The first bit (basically, people are a little bit deontoloigical and a little bit utilitarian) always seemed intuitively right to me.
Abolish the wages system
The question is, what type of morality are they talking about? Even a moron knows there are objective and subjective morals. Objective morals concern actions between individuals, while subjective morals concern actions which effect only the individual. These experiments always mix them so it really makes the study meaningless.
I think if we understood the nature of language itself it would explain all our social developments. (never mind higher order abstractions like morality)
Maybe not everything is physical and measurable by science and our senses. Maybe there really is more in heaven and earth than are dreamt of in our philosophy.
The more obvious question they miss is WHY be moral. Yes, Culture A may see Action X as dishonest while Culture B might find a way to rationalize it, but both cultures recognize the importance of being honest. Why is that?

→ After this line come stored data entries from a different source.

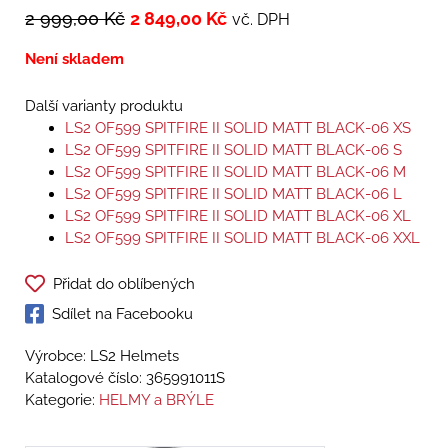
2 999,00
Kč
2 849,00
Kč
vč. DPH
Není skladem
Další varianty produktu
LS2 OF599 SPITFIRE II SOLID MATT BLACK-06 XS
LS2 OF599 SPITFIRE II SOLID MATT BLACK-06 S
LS2 OF599 SPITFIRE II SOLID MATT BLACK-06 M
LS2 OF599 SPITFIRE II SOLID MATT BLACK-06 L
LS2 OF599 SPITFIRE II SOLID MATT BLACK-06 XL
LS2 OF599 SPITFIRE II SOLID MATT BLACK-06 XXL
Přidat do oblíbených
Sdílet na Facebooku
Výrobce: LS2 Helmets
Katalogové číslo:
365991011S
Kategorie:
HELMY a BRÝLE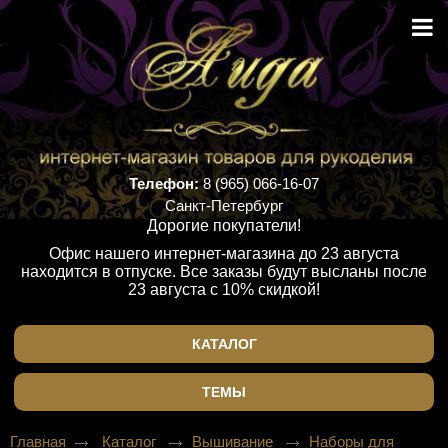
Телефон:
8 (965) 066-16-07
Санкт-Петербург
Дорогие покупатели!
Офис нашего интернет-магазина до 23 августа
находится в отпуске. Все заказы будут высланы после
23 августа с 10% скидкой!
КАТАЛОГ
ТЕМЫ
Главная
Каталог
Вышивание
Наборы для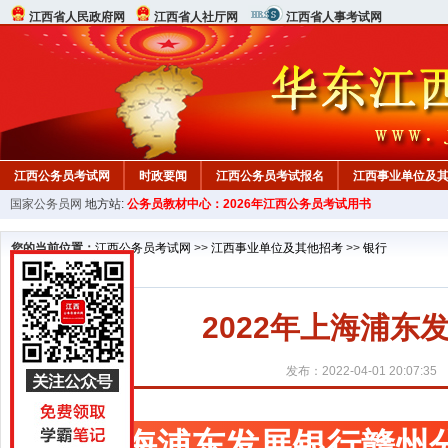
江西省人民政府网
江西省人社厅网
江西省人事考试网
江西公务员考试网
时政要闻
江西公务员考试报名
江西事业单位及
国家公务员网
地方站:
公务员教材中心：2026年江西公务员考试用书
行测真题
在线咨询
教材中心
您的当前位置：
江西公务员考试网
>>
江西事业单位及其他招考
>>
银行
2022年上海浦
发布：2022-04-01 20:07:35
上海浦东发展银行赣州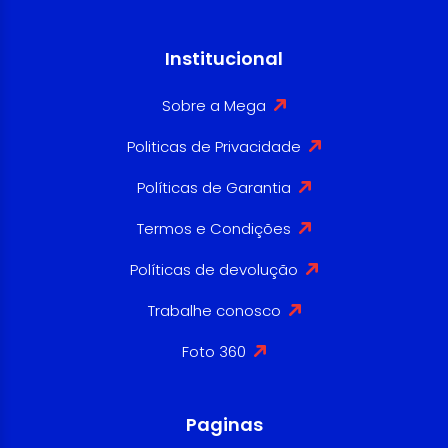
Institucional
Sobre a Mega
Politicas de Privacidade
Políticas de Garantia
Termos e Condições
Políticas de devolução
Trabalhe conosco
Foto 360
Paginas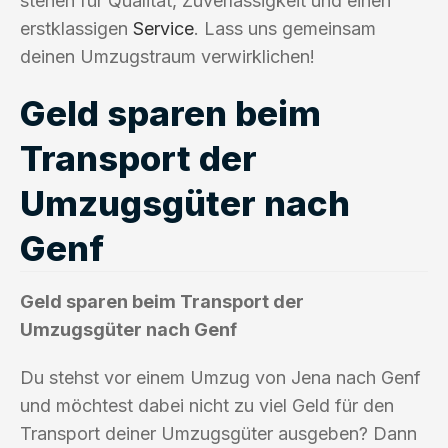
stehen für Qualität, Zuverlässigkeit und einen
erstklassigen
Service
. Lass uns gemeinsam
deinen Umzugstraum verwirklichen!
Geld sparen beim
Transport der
Umzugsgüter nach
Genf
Geld sparen beim Transport der
Umzugsgüter nach Genf
Du stehst vor einem Umzug von Jena nach Genf
und möchtest dabei nicht zu viel Geld für den
Transport deiner Umzugsgüter ausgeben? Dann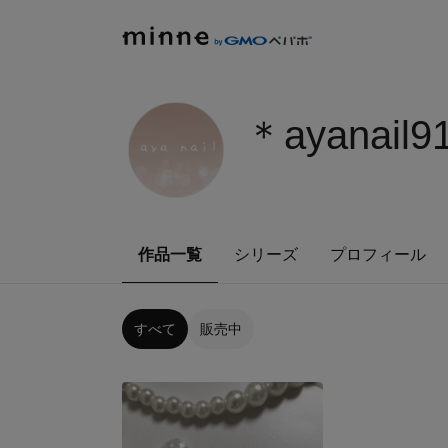
＊ayanai
作品一覧
シリーズ
プロフィール
すべて
販売中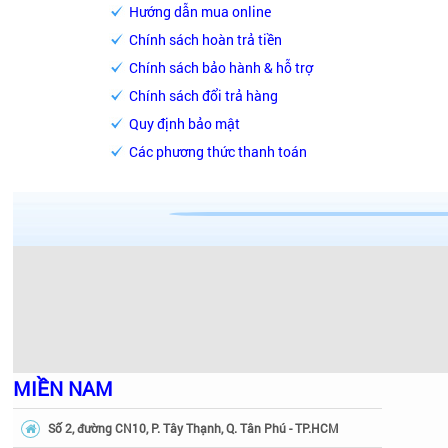
Hướng dẫn mua online
Chính sách hoàn trả tiền
Chính sách bảo hành & hỗ trợ
Chính sách đổi trả hàng
Quy định bảo mật
Các phương thức thanh toán
MIỀN NAM
Số 2, đường CN10, P. Tây Thạnh, Q. Tân Phú - TP.HCM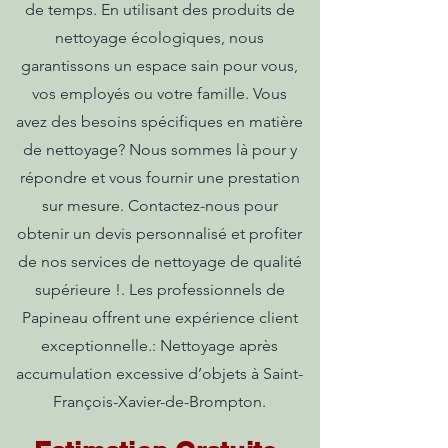
de temps. En utilisant des produits de
nettoyage écologiques, nous
garantissons un espace sain pour vous,
vos employés ou votre famille. Vous
avez des besoins spécifiques en matière
de nettoyage? Nous sommes là pour y
répondre et vous fournir une prestation
sur mesure. Contactez-nous pour
obtenir un devis personnalisé et profiter
de nos services de nettoyage de qualité
supérieure !. Les professionnels de
Papineau offrent une expérience client
exceptionnelle.: Nettoyage après
accumulation excessive d’objets à Saint-
François-Xavier-de-Brompton.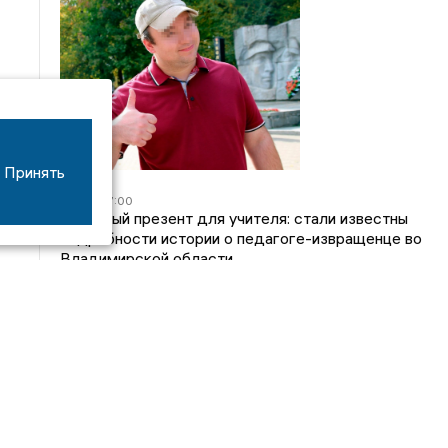
Принять
05/08
17:00
Странный презент для учителя: стали известны
подробности истории о педагоге-извращенце во
Владимирской области
04/08
15:40
Дело застройщика ЖК «Поколение» ООО
«Капитал Строй» передали в суд
24/07
09:01
Обещали - не сделали: детский сад в
ЖК «Отражение» так и не открылся, хотя сроки
давно прошли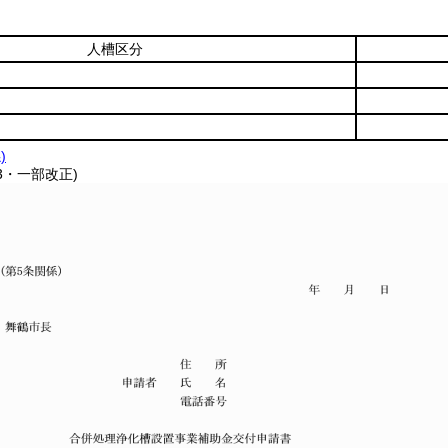
人槽区分
)
33・一部改正)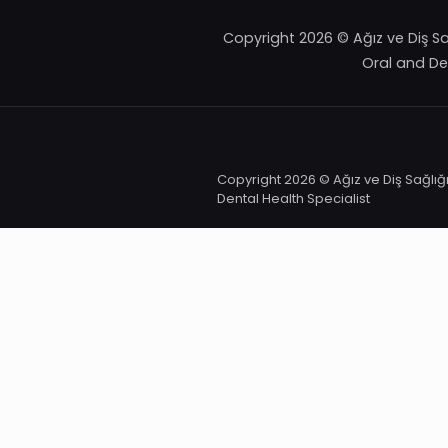
Copyright 2026 © Ağız ve Diş Sa
Oral and Den
Copyright 2026 © Ağız ve Diş Sağlığ
Dental Health Specialist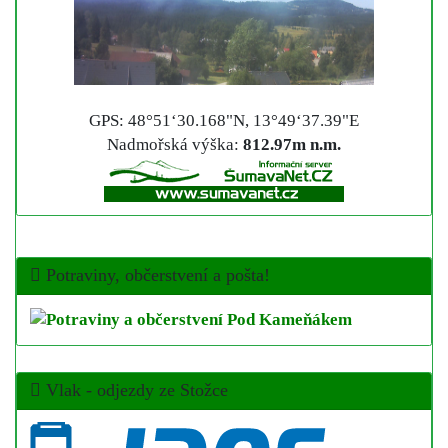
GPS: 48°51‘30.168"N, 13°49‘37.39"E
Nadmořská výška:
812.97m n.m.
Potraviny, občerstvení a pošta!
Vlak - odjezdy ze Stožce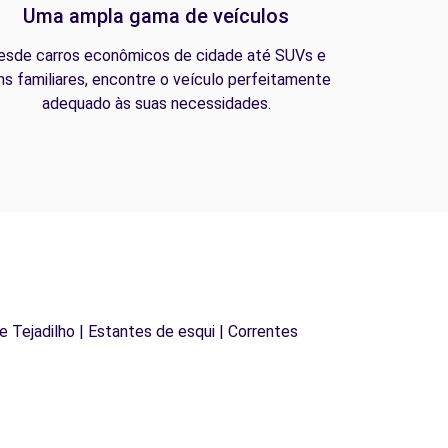
Uma ampla gama de veículos
esde carros econômicos de cidade até SUVs e
ns familiares, encontre o veículo perfeitamente
adequado às suas necessidades.
de Tejadilho | Estantes de esqui | Correntes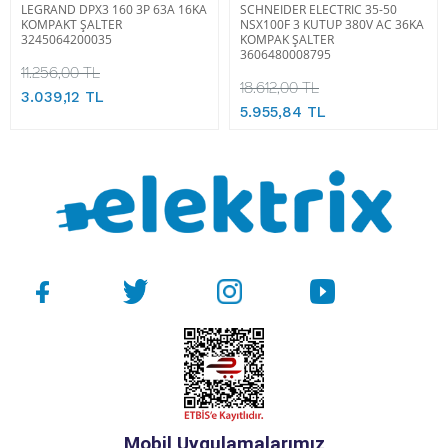
LEGRAND DPX3 160 3P 63A 16KA
SCHNEIDER ELECTRIC 35-50
KOMPAKT ŞALTER
NSX100F 3 KUTUP 380V AC 36KA
3245064200035
KOMPAK ŞALTER
3606480008795
11.256,00 TL
18.612,00 TL
3.039,12 TL
5.955,84 TL
Mobil Uygulamalarımız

All this materialistic determinism cannot answer that question, because it goes beyond mere materialism: it is a question of philosophy or religion, but it is a real question nonetheless.

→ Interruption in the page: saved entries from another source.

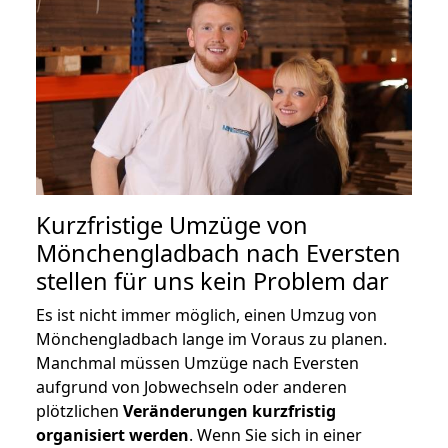
Kurzfristige Umzüge von
Mönchengladbach nach Eversten
stellen für uns kein Problem dar
Es ist nicht immer möglich, einen Umzug von
Mönchengladbach lange im Voraus zu planen.
Manchmal müssen Umzüge nach Eversten
aufgrund von Jobwechseln oder anderen
plötzlichen
Veränderungen kurzfristig
organisiert werden
. Wenn Sie sich in einer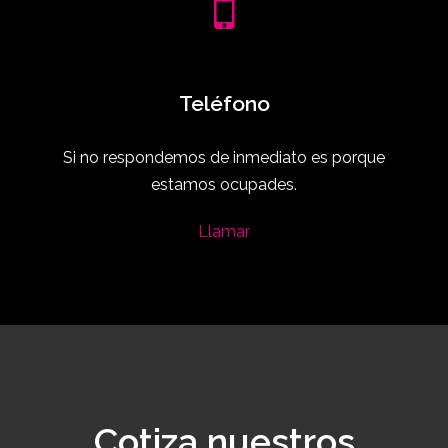
Teléfono
Si no respondemos de inmediato es porque
estamos ocupades.
Llamar
Cotiza nuestros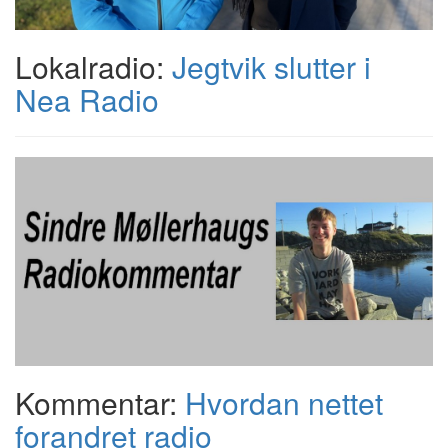
Lokalradio:
Jegtvik slutter i
Nea Radio
Kommentar:
Hvordan nettet
forandret radio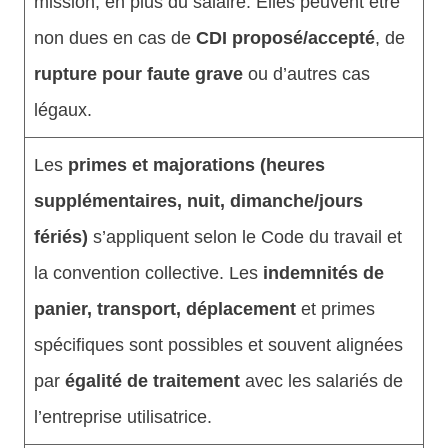
mission, en plus du salaire. Elles peuvent être
non dues en cas de
CDI proposé/accepté
, de
rupture pour faute grave
ou d’autres cas
légaux.
Les
primes et majorations (heures
supplémentaires, nuit, dimanche/jours
fériés)
s’appliquent selon le Code du travail et
la convention collective. Les
indemnités de
panier, transport, déplacement
et primes
spécifiques sont possibles et souvent alignées
par
égalité de traitement
avec les salariés de
l’entreprise utilisatrice.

Why is there no mention of Ayn Rand's ethics here? She revolutionized ethics with her rational egoism. See "Virtue of Selfishness" and "Objectivism: The Philosophy of Ayn Rand."
Virtually all brain-scan/content-of-thought identifications are highly suspect on multiple grounds. For a recent examination of some issues, take a look at Wm. Briggs' posts reviewing Who's In Charge? Free Will and the Science of the Brain by Michael S. Gazzaniga. http://wmbriggs.com/blog/?p=5355
The title asks the wrong question. The real question is rhetorical: how can one possibly derive abstract and immaterial things like conscience, free will, and morality from concrete and material things like chemicals, subatomic particles, and electromagnetic resonance waves?

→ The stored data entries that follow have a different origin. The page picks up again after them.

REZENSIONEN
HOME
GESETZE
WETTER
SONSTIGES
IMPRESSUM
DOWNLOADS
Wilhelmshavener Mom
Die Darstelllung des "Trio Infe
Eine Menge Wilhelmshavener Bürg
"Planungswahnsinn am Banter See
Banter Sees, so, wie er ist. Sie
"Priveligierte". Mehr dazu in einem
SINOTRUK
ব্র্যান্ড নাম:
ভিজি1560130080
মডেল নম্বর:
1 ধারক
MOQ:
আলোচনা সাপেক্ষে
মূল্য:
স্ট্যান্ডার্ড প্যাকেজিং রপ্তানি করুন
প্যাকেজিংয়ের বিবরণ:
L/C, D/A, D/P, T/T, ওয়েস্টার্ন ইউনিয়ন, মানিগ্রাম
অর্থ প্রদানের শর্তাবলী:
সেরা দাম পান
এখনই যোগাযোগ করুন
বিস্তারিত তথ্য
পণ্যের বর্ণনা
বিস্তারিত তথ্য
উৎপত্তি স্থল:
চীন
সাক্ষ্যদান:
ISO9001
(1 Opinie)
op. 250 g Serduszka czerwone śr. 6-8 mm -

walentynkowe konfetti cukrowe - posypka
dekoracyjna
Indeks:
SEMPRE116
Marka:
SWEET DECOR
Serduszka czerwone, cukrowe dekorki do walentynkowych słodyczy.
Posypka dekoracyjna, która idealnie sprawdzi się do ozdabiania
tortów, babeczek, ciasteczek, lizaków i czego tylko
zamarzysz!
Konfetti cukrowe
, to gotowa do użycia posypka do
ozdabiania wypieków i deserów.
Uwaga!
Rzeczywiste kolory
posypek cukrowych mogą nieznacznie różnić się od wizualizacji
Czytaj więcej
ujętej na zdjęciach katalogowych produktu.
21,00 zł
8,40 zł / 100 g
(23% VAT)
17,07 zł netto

The short answer is that one can't. Ought cannot be derived from is; empiricism is utterly blind to conscience, free will, and morality, because they transcend space and time and are therefore completely unscientific. Ron Bailey is a fool for even trying to find the source of such things using the scientific method.
Puerile, reductio ad absurdum, wildly unsubtsantiated assumptions,(hence conclusions), methodologically self-disqualifying - just awful.
More importantly, dangerous: in that some folks reading a publication named "Reason" might even consider it seriously.